Spring Boot with embedded JMS provider & JTA transactions
Also see detailed description article on Medium.com ...
This project contains example of JMS producer-consumer integration with database and transactions. You can test how @Transactional annotation influences to data commit & rollback In UserServiceImpl#createUser message is sent to JMS and user is stored in database.
There are several endpoints exposed to test transactions from different perspectives. By default project should be configured to not use JTA transaction management (spring-boot-starter-jta-atomikos dependency is not active). In that case Spring Framework uses it's own local declarative transactions. Lets call following endpoints in browser to create users user01, user02 and user03:
- http://localhost:8081/users/create?username=user01
- http://localhost:8081/users/transactional/create?username=user02
- http://localhost:8081/users/transactional/with_clone/create?username=user03
- http://localhost:8081/users/all
Last query "users/all" will print all users inserted to the database:
user01 : user02 : user03_clone : user03
In logs you will also see that JMS consumer has received some messages:
##################################
: received payload: <JMS received User : user01>
##################################
: received payload: <JMS received User : user02>
##################################
: received payload: <JMS received User : user03_clone>
##################################
: received payload: <JMS received User : user03>
##################################
As you see operation "transactional/with_clone/create" inserts 2 records. It will be used later to demonstrate data rollback. Now let's modify our queries to not provide any usernames for new users. Which should lead database insertion errors because field username must not be null.
- http://localhost:8081/users/transactional/create
- http://localhost:8081/users/transactional/with_clone/create
- http://localhost:8081/users/all
All create operations are failed and no data inserted into database. Even method "transactional/with_clone/create" has not stored user record with username "_clone". Becasue second insert with null username causes exception and rollback of whole transaction together with inserted "_clone" user. However, despite database state was rolled back, messages were processed by JMS. Because Spring local transactions have no influence on JMS consumer.
##################################
: received payload: <JMS received User : null>
##################################
: received payload: <JMS received User : null_clone>
##################################
: received payload: <JMS received User : null>
##################################
If you want to mix Database and JMS transactions together and make trully atomic operations you should handle transactions by some distributed JTA transactions manager.
In this project is used popular embeddable cloud-native transaction manager - Atomikos. To activate it you should uncomment Atomikos dependency in pom.xml
<dependency>
<groupId>org.springframework.boot</groupId>
<artifactId>spring-boot-starter-jta-atomikos</artifactId>
</dependency>
Please rebuild and restart application after that. If you repeat last test (without usernames) you will notice that JMS messages are not processed. There will be no corresponding logs like "received payload: " because rollback was propagated to JMS by JTA Manager too.

◆ **DATASET CONTENT**
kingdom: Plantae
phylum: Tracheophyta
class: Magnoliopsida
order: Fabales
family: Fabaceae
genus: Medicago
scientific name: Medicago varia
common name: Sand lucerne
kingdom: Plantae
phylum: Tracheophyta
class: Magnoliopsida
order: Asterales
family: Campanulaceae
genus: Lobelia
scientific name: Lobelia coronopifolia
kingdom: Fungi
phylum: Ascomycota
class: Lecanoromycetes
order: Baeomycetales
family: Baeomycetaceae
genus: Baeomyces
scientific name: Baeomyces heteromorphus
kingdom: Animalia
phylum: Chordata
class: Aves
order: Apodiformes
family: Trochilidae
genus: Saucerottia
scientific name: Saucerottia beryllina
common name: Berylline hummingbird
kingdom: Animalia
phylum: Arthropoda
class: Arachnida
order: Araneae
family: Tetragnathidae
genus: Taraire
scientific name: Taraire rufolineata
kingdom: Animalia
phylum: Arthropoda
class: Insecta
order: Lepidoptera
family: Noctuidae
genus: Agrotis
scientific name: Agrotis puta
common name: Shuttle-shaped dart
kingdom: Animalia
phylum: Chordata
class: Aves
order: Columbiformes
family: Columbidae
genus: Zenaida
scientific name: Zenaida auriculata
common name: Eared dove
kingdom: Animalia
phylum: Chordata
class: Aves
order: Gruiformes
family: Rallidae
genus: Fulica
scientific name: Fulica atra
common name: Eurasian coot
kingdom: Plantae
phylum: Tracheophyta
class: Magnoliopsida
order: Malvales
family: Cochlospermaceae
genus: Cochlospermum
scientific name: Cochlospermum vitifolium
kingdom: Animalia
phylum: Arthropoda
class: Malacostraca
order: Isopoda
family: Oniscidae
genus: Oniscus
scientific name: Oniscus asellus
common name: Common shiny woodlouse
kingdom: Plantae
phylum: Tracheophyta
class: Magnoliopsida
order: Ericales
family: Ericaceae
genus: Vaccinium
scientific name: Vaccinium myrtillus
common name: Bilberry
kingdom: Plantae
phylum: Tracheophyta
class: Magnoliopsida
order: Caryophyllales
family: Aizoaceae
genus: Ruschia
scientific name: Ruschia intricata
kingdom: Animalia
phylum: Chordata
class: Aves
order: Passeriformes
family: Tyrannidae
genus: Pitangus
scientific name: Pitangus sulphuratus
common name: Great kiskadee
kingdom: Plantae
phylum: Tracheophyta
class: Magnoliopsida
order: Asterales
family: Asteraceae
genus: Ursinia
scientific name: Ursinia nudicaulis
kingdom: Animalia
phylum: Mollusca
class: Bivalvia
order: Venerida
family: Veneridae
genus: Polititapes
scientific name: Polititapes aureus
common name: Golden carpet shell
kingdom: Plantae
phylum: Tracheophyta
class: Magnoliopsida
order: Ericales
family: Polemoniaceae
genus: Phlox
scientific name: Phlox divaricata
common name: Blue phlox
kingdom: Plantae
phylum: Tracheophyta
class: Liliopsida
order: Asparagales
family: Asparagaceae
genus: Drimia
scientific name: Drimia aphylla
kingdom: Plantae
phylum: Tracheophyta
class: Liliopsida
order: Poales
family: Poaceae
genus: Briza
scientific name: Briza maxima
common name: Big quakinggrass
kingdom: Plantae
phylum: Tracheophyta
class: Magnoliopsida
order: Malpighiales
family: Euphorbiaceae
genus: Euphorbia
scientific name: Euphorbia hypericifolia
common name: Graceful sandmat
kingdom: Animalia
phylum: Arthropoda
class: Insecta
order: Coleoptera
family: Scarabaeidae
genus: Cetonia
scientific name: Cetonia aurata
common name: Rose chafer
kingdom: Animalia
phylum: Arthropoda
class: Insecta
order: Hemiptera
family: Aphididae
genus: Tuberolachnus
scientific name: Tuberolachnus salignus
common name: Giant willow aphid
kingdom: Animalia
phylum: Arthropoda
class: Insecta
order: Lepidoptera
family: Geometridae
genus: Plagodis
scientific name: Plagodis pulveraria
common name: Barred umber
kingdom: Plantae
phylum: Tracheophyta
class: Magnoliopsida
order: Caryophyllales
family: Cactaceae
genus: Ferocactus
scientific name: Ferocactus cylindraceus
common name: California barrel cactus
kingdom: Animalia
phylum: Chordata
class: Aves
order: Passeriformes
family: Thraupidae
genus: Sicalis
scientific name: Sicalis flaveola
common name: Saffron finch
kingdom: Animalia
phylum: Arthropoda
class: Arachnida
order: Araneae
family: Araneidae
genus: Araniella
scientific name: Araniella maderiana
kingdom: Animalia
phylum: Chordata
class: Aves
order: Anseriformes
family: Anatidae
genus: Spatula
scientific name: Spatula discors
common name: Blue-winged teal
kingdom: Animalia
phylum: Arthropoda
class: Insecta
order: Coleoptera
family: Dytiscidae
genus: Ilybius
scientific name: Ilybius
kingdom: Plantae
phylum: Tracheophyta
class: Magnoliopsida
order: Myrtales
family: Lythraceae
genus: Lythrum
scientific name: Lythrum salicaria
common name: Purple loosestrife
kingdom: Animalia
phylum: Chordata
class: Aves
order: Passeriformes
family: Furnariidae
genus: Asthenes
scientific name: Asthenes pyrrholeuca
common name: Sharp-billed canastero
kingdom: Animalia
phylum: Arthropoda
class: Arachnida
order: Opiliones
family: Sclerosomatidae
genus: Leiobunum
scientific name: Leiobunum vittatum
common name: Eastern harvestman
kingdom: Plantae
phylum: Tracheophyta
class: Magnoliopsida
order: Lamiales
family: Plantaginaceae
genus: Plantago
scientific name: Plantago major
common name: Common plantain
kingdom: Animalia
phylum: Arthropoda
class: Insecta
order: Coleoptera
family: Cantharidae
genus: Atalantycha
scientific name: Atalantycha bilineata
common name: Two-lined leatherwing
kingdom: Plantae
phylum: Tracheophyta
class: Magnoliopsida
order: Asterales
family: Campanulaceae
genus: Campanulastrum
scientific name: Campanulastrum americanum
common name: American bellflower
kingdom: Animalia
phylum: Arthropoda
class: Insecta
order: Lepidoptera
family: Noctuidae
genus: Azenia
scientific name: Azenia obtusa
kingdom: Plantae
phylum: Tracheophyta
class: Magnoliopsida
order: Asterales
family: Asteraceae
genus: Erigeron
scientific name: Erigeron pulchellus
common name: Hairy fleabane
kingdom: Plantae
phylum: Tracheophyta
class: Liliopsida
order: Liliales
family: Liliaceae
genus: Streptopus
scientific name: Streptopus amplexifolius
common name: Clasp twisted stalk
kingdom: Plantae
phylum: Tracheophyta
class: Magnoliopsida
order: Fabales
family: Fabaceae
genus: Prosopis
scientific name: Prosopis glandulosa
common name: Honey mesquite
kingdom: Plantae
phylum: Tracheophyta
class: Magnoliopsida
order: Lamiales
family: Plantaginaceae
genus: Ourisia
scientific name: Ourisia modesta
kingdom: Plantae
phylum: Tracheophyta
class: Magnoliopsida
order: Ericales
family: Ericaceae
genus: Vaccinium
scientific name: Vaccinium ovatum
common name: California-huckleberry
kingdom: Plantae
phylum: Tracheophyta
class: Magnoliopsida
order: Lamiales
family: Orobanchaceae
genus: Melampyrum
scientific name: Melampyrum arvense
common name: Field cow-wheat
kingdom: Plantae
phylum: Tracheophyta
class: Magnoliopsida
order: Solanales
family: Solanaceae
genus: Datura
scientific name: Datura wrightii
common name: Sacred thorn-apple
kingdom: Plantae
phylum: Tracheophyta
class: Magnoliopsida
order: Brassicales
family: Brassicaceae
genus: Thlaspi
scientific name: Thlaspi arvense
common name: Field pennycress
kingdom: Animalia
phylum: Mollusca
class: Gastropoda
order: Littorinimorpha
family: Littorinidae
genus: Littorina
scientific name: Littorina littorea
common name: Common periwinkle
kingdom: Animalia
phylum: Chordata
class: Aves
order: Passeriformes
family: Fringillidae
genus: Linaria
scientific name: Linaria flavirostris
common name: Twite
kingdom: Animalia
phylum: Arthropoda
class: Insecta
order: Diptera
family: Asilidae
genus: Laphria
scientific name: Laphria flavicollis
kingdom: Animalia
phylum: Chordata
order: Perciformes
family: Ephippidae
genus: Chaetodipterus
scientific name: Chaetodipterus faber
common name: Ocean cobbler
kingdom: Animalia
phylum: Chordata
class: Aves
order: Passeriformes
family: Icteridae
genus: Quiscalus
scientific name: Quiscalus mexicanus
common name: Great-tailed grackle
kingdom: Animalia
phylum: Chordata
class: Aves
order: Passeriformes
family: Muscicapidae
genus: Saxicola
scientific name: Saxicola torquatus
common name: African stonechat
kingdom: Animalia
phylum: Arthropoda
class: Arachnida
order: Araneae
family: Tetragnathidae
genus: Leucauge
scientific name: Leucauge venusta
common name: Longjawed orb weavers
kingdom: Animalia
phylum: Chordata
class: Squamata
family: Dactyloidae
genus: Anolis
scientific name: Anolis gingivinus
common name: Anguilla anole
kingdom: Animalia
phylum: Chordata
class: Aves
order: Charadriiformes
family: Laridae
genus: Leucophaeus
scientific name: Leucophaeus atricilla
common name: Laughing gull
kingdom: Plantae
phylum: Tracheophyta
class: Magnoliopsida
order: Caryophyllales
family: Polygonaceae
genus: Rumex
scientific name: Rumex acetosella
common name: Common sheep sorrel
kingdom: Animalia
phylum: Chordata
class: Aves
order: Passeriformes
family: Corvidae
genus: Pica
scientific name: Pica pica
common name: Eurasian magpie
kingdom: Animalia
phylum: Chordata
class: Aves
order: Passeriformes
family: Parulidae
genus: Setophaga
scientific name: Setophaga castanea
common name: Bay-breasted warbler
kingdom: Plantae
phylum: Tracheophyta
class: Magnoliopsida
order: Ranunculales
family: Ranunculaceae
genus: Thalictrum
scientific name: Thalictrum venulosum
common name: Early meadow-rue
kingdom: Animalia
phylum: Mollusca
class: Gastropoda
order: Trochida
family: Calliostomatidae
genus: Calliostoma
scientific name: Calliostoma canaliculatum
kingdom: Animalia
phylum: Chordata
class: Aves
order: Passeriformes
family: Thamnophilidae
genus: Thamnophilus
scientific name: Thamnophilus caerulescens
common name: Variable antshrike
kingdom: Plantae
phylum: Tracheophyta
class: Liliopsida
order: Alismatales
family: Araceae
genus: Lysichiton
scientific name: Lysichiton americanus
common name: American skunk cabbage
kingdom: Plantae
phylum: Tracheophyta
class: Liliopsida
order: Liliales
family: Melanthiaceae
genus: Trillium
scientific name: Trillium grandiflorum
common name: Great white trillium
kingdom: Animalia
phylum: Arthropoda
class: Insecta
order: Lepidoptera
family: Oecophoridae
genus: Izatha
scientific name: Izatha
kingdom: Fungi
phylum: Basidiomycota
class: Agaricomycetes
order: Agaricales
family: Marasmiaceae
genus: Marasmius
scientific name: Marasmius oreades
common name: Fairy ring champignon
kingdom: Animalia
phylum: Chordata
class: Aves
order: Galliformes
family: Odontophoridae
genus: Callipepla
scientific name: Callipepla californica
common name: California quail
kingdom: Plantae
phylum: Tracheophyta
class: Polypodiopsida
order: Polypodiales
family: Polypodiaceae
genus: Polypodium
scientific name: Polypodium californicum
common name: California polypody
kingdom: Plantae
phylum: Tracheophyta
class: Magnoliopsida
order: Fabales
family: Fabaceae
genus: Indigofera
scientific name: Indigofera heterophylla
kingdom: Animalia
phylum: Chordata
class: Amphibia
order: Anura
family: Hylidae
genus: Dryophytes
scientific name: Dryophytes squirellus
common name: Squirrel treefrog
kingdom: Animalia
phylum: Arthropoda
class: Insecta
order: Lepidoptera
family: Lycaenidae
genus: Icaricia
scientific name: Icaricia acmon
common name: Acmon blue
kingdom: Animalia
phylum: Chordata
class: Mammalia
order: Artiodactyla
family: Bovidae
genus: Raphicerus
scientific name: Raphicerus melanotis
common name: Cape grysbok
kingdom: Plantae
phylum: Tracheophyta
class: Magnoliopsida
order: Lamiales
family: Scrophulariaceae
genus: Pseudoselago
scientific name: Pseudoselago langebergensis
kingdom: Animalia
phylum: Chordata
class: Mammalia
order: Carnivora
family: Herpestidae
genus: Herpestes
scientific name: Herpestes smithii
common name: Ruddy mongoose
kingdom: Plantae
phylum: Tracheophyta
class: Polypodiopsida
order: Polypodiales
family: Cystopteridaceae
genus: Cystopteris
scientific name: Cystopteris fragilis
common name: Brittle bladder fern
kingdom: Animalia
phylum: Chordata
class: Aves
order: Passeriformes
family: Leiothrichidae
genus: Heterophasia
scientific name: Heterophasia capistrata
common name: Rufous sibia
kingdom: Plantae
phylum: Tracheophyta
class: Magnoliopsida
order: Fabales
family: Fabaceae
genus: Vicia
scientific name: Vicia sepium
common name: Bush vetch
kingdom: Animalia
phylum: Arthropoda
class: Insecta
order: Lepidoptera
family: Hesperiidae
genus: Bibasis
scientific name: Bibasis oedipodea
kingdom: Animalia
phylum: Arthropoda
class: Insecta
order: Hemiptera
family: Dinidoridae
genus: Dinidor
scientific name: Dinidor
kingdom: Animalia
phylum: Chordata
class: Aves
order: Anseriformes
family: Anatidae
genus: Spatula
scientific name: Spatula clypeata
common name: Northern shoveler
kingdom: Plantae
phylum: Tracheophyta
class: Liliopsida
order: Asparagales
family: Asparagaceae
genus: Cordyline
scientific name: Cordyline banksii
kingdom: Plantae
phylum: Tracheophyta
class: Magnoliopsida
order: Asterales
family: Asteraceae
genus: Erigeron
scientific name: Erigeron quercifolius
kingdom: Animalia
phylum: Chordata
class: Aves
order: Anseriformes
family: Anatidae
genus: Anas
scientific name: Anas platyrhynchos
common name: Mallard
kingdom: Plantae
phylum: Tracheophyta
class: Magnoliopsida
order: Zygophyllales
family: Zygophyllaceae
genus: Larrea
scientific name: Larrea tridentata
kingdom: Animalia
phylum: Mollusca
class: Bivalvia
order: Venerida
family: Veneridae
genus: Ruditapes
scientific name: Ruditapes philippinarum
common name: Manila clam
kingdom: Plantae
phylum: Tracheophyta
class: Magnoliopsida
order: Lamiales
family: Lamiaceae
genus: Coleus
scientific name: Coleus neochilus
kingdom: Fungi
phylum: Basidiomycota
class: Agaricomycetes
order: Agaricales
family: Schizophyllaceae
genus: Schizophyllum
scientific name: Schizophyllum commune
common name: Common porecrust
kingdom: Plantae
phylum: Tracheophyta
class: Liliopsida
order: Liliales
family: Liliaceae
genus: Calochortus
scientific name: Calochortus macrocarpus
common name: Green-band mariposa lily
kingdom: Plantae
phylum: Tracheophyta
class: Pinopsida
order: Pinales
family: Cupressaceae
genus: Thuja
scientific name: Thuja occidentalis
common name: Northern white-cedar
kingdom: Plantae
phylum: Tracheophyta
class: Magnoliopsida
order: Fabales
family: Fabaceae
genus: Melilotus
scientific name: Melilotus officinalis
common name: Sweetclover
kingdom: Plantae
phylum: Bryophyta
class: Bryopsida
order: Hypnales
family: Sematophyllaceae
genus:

◆ **TASK REQUIREMENTS**
1 – In the Spring Boot JMS text, which transaction manager does the project use?
2 – Reproduce the Spring Boot JMS text from "In this project" to "JTA Manager too.".
The listing has nothing to do with the Spring Boot JMS text.

◆ **ANSWERS**
1 – Atomikos

2 –
In this project is used popular embeddable cloud-native transaction manager - Atomikos. To activate it you should uncomment Atomikos dependency in pom.xml
<dependency>
<groupId>org.springframework.boot</groupId>
<artifactId>spring-boot-starter-jta-atomikos</artifactId>
</dependency>
Please rebuild and restart application after that. If you repeat last test (without usernames) you will notice that JMS messages are not processed. There will be no corresponding logs like "received payload: " because rollback was propagated to JMS by JTA Manager too.